When to Choose isMalicious
Choose isMalicious if:
- You need to block malicious traffic. Real-time reputation checking for IPs, domains, and URLs at sub-100ms speeds.
- Threat categorization matters. Knowing whether an entity is associated with phishing, malware, C2, or spam drives different response actions.
- You want affordable threat intelligence. Starting at $9/month for production API access.
- Domain and URL coverage is needed. Shodan doesn't cover domain reputation or URL scanning.
- Real-time streaming feeds are important. Push-based threat events with under 5-second latency.
- You need production integration. SDKs, webhooks, and bulk APIs designed for application-level security.
The Best Approach: Use Both
Shodan and isMalicious are not competitors — they're complementary tools that address different layers of security:
- Use Shodan to understand your attack surface.

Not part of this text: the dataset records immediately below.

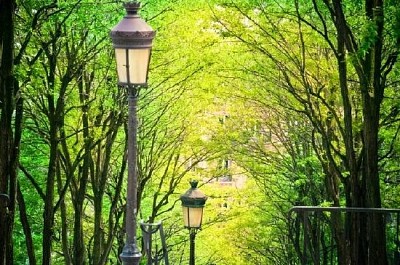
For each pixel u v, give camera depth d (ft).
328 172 88.99
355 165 68.08
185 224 73.97
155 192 121.39
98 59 84.28
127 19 44.24
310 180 106.42
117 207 113.19
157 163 119.14
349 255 65.31
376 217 57.21
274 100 103.19
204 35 98.73
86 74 90.33
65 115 87.30
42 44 73.31
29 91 75.66
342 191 103.24
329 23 82.69
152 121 112.98
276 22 88.38
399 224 52.31
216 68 98.37
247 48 93.86
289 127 111.45
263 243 130.11
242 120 119.14
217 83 105.50
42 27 74.18
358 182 67.56
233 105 118.73
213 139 120.88
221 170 130.31
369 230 57.36
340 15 63.26
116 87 88.69
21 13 76.43
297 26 88.84
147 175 114.83
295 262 116.26
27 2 72.84
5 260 61.82
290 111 106.22
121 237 110.42
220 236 139.03
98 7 76.28
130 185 45.32
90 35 85.20
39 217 105.40
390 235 81.61
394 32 53.83
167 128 118.01
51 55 77.82
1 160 61.11
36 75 69.10
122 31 43.73
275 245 136.67
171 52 101.35
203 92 110.73
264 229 126.82
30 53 78.89
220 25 91.81
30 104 88.69
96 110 88.84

Discover exposed services, identify vulnerable software, and monitor changes to your internet-facing infrastructure.
- Use isMalicious to block incoming threats. Check every IP, domain, and URL that touches your systems against 500M+ threat records in real-time.
Together, they provide both outward visibility (what you expose) and inward protection (what threatens you).
Example workflow:
- Shodan Monitor alerts that a new service appeared on one of your IPs.
- You investigate and find it's communicating with an external domain.
- isMalicious confirms the domain is associated with C2 infrastructure.
- You isolate the system and begin incident response.
Neither tool alone would have provided the full picture.
Conclusion
Shodan is a best-in-class tool for internet-wide scanning and attack surface discovery. isMalicious is purpose-built for threat reputation and real-time malicious entity detection. They answer different questions, serve different workflows, and complement each other in a mature security program.
If you've been using Shodan for threat reputation checks, you may find that isMalicious provides faster, more actionable results at a lower cost — while freeing up your Shodan quota for what it does best: mapping the attack surface.